» **Exercices**:
1: Présentez sous forme de liste le paragraphe du texte sur la dette publique de la Guinée qui commence par « Face à des ressources limitées », en conservant ses faits principaux.
2: Dans le texte sur la dette publique de la Guinée, relevez tous les domaines dans lesquels, selon le texte, des décisions ont façonné l'avenir économique du pays.
3: Poursuivez le texte sur la dette publique de la Guinée à la suite de sa dernière phrase.
+++ Texte fourni +++
Cette période charnière a vu le pays naviguer entre la nécessité d’investir massivement dans son développement et l’impératif de maintenir une dette soutenable.
Face à des ressources limitées et des besoins croissants, le gouvernement guinéen a dû faire preuve d’innovation et de prudence dans sa stratégie d’endettement. De l’évolution du stock de la dette à la diversification des sources de financement, en passant par le développement du marché financier intérieur, chaque décision prise durant cette période a contribué à façonner l’avenir économique du pays. Cette analyse approfondie nous plonge au cœur des défis, des succès et des perspectives de la gestion de la dette publique en Guinée, offrant un éclairage précieux sur les enjeux financiers auxquels font face les nations en développement dans leur quête de croissance et de stabilité économique.
+++ Données enregistrées +++
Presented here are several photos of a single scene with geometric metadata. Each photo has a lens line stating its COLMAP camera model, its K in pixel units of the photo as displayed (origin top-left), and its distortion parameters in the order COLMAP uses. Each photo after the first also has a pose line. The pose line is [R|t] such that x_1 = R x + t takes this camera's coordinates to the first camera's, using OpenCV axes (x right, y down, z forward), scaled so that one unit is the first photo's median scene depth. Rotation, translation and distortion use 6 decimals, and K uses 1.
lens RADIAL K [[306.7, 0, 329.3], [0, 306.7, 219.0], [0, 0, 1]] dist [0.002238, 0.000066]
+++
+++ Données enregistrées +++
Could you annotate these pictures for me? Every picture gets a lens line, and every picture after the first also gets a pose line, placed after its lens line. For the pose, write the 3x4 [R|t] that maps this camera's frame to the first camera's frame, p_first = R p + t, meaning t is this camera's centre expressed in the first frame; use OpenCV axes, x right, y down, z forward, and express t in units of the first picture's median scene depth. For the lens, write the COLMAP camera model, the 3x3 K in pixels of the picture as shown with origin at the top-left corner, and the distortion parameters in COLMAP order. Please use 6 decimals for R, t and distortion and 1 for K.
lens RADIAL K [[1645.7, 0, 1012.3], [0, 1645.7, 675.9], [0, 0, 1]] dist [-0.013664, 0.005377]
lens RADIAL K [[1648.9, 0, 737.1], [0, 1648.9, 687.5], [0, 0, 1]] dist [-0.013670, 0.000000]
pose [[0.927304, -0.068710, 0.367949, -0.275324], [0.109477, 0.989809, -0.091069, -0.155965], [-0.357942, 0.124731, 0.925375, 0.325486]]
+++
» **Réponses aux exercices**:
1:
- Avec des ressources limitées et des besoins croissants, le gouvernement guinéen a mené sa stratégie d'endettement avec innovation et prudence.
- Les décisions prises sur l'évolution du stock de la dette, la diversification des sources de financement et le développement du marché financier intérieur ont façonné l'avenir économique du pays.
- L'analyse examine les défis, les succès et les perspectives de la gestion de la dette publique en Guinée.
- Elle éclaire les enjeux financiers des nations en développement qui recherchent la croissance et la stabilité économique.

2:
- L'évolution du stock de la dette
- La diversification des sources de financement
- Le développement du marché financier intérieur

3:
Contexte et Objectifs
La réalisation des Objectifs du Programme de Référence Intérimaire PRI en Guinée exige des investissements considérables, notamment dans l’infrastructure, le capital humain, la résilience au changement climatique – La transition a porté le budget d’investissement à plus de 35% en moyenne du budget de l’Etat sous la période revue- . Cependant, comme dans de nombreux pays en développement, le gouvernement guinéen dispose de moyens restreints pour mobiliser des recettes publiques ou des investissements privés, tandis que les aides extérieures sont également limitées.
Le financement par l’emprunt joue un rôle crucial pour le développement de la Guinée, à condition que la dette soit bien gérée, transparente et utilisée dans le cadre d’une stratégie de croissance crédible. Un niveau d’endettement public non soutenable nuit à la croissance économique et a des conséquences préjudiciables pour les personnes les plus vulnérables. Cela freine les investissements privés, accroît les pressions sur les dépenses sociales et d’infrastructure, et limite les capacités du gouvernement à mettre en œuvre des réformes.
Évolution de la Dette Publique (2021-2023)
Évolution du stock de la dette publique :
2021 : 56 601,18 milliards GNF (35,52% du PIB)
2022 : 57 801,34 milliards GNF (33,94% du PIB)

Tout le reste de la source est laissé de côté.